# Adiabatic waveforms for extreme mass-ratio inspirals via multivoice decomposition in time and frequency

Before we get to our new paper, our previous letter was published today in Physical Review Letters. In the letter we demonstrated a method to rapidly compute fully relativistic EMRI waveforms. As part of that work we created the Fast EMRI Waveforms (FEW). Since we put out the letter the framework has been extended to have a generic waveform interface. With this new interface you can now access generic Kerr kludge waveforms computed using the Augmented Analytic Kludge (AAK). Via the generic interface you can also calculate our fast, fully relativistic Schwarzschild waveform in the detector frame. The plan is that the FEW framework will be used in future LISA Data Challenges (LDCs), and as such the older EMRI Kludge Suite is now discontinued.

Ok, on to our new paper out today. In this work we look at computing adiabatic waveforms for EMRIs in both the time and frequency domain. There are a few nice result in the paper but the main two are (i) direct calculation of EMRI waveforms in the frequency domain and (ii) the calculation of waveforms for generic inspirals into Kerr black hole. Let’s look at each of these.

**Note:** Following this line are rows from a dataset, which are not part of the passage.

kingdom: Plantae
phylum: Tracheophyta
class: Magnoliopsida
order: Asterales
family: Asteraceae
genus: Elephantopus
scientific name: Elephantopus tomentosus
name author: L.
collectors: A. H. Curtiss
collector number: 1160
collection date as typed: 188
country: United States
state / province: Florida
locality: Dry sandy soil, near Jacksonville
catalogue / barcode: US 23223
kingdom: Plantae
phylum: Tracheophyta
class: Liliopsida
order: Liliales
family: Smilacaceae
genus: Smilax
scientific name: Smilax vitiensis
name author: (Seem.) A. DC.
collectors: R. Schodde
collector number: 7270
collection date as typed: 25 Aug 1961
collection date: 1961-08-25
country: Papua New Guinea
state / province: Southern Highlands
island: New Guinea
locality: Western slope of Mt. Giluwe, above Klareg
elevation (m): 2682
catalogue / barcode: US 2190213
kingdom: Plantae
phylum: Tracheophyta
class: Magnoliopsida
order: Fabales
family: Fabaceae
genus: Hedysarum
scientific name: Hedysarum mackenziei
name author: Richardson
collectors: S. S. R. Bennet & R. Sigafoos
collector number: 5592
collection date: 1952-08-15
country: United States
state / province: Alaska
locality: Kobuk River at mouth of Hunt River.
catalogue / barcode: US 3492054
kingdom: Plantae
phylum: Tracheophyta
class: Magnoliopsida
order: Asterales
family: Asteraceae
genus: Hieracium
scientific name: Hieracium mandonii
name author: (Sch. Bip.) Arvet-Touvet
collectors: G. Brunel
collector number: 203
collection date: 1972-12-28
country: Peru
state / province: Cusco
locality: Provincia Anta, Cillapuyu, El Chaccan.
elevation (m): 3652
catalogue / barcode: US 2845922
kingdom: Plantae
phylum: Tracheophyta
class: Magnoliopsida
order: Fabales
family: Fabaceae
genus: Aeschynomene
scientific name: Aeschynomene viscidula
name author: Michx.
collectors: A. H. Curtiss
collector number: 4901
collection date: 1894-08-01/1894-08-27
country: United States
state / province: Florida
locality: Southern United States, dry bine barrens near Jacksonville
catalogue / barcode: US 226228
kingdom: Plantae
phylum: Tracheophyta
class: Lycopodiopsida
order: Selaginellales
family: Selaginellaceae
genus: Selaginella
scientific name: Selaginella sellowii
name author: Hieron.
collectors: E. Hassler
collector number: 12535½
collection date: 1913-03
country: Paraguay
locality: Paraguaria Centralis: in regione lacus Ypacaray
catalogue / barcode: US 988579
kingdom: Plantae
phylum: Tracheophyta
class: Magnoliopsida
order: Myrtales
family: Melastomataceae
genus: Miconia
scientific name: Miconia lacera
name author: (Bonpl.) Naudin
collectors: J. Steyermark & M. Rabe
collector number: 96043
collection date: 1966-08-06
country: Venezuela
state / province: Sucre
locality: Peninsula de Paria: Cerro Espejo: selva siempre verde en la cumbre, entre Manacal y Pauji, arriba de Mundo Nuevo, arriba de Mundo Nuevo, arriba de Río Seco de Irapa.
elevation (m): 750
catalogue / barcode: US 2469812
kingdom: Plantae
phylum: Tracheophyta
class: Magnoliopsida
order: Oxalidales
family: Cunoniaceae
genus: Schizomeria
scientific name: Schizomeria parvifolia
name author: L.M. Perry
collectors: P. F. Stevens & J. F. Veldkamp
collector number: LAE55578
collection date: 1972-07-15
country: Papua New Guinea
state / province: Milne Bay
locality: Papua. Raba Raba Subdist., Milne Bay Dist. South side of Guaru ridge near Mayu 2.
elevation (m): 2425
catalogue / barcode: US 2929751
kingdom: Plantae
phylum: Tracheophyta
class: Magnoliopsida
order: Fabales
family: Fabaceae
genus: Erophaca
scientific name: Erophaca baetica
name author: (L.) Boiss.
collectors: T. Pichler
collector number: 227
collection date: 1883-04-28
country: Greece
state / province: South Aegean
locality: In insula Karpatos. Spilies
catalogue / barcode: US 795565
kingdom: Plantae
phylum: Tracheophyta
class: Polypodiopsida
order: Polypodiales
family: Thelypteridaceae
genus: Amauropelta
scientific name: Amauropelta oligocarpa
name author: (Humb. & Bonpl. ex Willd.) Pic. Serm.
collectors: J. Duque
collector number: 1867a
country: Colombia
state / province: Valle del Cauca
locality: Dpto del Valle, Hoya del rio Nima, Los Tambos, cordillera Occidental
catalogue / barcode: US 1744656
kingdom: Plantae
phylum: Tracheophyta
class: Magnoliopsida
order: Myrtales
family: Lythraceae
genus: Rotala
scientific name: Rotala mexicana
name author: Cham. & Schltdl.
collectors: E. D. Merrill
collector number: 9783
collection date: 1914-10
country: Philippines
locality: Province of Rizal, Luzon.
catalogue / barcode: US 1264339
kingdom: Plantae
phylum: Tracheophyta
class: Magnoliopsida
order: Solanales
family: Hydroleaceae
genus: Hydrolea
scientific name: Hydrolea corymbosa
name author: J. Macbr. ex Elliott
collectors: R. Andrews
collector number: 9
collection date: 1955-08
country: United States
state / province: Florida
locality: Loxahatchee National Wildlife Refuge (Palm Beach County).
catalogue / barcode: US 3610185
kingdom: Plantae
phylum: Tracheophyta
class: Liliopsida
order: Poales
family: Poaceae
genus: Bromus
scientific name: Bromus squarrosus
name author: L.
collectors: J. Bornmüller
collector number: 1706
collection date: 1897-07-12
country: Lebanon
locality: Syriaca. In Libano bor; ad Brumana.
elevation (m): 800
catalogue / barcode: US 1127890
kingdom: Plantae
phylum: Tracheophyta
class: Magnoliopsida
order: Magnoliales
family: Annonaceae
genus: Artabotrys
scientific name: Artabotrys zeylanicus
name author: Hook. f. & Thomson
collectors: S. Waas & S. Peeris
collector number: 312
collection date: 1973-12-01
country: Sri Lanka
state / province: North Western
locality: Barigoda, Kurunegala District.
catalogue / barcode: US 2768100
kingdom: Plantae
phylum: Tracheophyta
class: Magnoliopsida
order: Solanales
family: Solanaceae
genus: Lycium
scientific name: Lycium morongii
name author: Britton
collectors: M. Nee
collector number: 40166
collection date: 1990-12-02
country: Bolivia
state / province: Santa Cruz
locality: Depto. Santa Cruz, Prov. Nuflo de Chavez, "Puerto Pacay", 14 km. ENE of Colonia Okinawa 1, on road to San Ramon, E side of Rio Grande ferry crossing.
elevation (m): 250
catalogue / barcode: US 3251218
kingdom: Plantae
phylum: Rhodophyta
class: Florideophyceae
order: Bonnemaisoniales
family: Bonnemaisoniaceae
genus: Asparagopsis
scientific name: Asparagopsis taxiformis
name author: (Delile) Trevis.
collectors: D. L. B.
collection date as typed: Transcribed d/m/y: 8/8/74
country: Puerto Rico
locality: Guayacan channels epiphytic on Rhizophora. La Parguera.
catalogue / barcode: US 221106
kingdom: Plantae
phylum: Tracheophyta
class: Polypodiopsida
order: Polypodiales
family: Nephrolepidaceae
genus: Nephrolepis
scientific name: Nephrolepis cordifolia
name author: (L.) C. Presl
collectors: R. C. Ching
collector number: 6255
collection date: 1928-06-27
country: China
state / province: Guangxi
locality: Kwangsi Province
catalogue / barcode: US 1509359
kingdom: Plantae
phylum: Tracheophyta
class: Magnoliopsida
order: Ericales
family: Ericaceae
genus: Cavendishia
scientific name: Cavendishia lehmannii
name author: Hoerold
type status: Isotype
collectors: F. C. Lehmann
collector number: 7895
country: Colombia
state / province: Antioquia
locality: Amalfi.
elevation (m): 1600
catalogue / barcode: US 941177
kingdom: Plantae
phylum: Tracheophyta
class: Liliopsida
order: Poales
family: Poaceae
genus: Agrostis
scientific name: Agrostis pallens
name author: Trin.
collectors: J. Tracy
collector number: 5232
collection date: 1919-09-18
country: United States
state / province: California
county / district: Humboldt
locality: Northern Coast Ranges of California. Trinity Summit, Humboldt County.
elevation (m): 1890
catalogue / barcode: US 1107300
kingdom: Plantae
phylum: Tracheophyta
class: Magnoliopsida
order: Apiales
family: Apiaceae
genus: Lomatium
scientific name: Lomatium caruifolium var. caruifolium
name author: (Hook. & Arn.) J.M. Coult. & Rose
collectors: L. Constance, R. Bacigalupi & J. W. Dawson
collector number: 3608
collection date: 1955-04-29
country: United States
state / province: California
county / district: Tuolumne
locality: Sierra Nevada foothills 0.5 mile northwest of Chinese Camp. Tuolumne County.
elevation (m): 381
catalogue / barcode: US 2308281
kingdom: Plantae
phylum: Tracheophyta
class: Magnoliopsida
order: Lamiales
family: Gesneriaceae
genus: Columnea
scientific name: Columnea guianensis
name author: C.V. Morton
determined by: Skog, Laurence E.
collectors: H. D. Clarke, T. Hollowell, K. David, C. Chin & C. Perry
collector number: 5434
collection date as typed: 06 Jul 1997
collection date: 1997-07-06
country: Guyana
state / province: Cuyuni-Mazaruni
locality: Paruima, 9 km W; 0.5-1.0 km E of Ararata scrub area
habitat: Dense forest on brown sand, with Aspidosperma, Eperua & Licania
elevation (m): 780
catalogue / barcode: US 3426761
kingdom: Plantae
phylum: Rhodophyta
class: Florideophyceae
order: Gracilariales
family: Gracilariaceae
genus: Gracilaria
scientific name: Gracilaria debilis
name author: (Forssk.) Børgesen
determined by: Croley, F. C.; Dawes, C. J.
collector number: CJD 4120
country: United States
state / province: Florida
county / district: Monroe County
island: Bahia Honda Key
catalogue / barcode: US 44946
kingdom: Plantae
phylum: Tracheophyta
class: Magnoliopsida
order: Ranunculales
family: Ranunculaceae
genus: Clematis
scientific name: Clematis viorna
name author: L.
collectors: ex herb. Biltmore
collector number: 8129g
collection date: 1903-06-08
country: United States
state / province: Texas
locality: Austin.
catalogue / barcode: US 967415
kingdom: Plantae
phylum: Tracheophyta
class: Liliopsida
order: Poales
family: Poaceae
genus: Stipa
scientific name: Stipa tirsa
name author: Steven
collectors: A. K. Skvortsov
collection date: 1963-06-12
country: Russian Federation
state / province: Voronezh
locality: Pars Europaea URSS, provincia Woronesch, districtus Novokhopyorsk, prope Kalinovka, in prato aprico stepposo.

Frequency domain waveforms: Often we think of EMRI waveforms as a sum of many “voices”, where each voice corresponds to a particular multipolar and frequency mode of the radiation. Each voice has a simple chirping behaviour that is similar to the well known waveforms for quasi-circular binaries. If you like you can think of an EMRI waveform as being equivalent to thousands of simultaneous chirping binaries (with a precise phase and amplitude relation between them). There is one key difference though between the quasi-circular case and the voices of the EMRI: the latter can both chirp ($$\dot{f} >0$$) and backwards chirp ($$\dot{f} < 0$$). The figure below shows the amplitude (top panel) and frequency (bottom panel) of a voice for an eccentric, equatorial Kerr inspiral with $$a=0.9, p=12, e=0.7$$. In the bottom panel you can clearly see that $$\dot{f} = 0$$ near the end of the inspiral

Ok, so what? Well, as EMRIs evolve slowly we can appeal to the stationary phase approximation (SPA) to compute the Fourier transform of the waveform. Unfortunately the standard SPA breaks down when $$f=0$$ and so in this work we extended the SPA to handle this case. When then apply our ‘extended SPA’ to real EMRI data and compute the frequency-domain waveform. As a check on our calculation we compare the results with the Discrete Fourier Transform (DFT) of the equivalent time-domain waveform.

Generic inspirals into a Kerr black hole:  The second main result this paper is the calculation of waveforms (in both the time and frequency domain) for generic (eccentric and inclined) inspirals into a Kerr black hole. This involves computing the fluxes and mode amplitudes across a region of the 3D parameter space. From the fluxes we can compute the (phase space) inspiral and we can stitch the amplitudes together along this inspiral to compute the waveform in the time-domain, or frequency domain using the extended SPA discussed above. There are some additional phase corrections required in this calculation that have been discussed elsewhere but here we implement them for the first time. We verify our ‘stitched together’ waveforms against waveforms computed directly using a 2+1 time-domain Teukolsky code. The result is beautiful generic Kerr EMRI waveforms (as well as spherical and eccentric, equatorial orbits).

What Next?  The present work can calculate frequency domain and generic Kerr waveform (driven by adiabatic fluxes). Our next goal is to incorporate this work in to the Fast EMRI Waveforms (FEW) framework. There are some new challenges here: the parameter space is now 3D (rather than 2D as in Schwarzschild) and we need methods to rapidly compute or interpolation the spheroidal harmonics. Implementing extended SPA in an efficient way will also require some thought. These are tasks for another day.